Lines in the entries below where the word "front" shows up should each be copied.

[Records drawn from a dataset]
_____
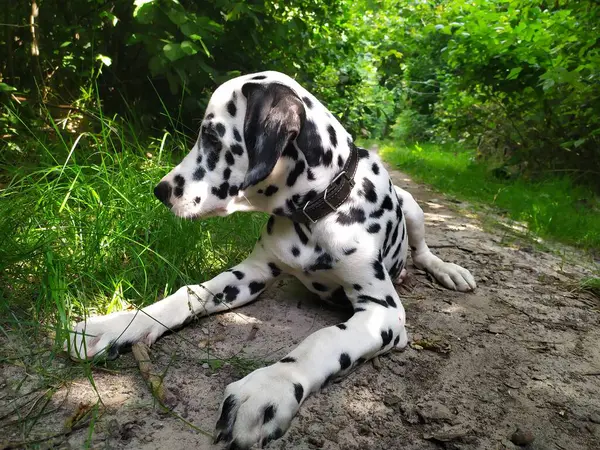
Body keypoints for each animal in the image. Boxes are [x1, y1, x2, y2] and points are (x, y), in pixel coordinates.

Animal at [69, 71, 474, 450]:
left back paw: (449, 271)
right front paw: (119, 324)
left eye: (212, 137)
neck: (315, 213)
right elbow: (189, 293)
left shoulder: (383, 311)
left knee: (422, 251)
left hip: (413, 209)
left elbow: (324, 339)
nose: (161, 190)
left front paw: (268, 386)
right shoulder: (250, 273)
_____
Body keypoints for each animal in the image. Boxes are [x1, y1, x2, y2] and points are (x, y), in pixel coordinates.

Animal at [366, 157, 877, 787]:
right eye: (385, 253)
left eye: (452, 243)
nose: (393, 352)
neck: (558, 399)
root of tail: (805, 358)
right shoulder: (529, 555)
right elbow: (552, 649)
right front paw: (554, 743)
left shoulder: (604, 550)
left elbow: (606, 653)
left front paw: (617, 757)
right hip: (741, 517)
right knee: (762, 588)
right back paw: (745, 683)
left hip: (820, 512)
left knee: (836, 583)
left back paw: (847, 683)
_____
▶ [REPLY TO THE EXERCISE]:
right front paw: (119, 324)
left front paw: (268, 386)
right front paw: (554, 743)
left front paw: (617, 757)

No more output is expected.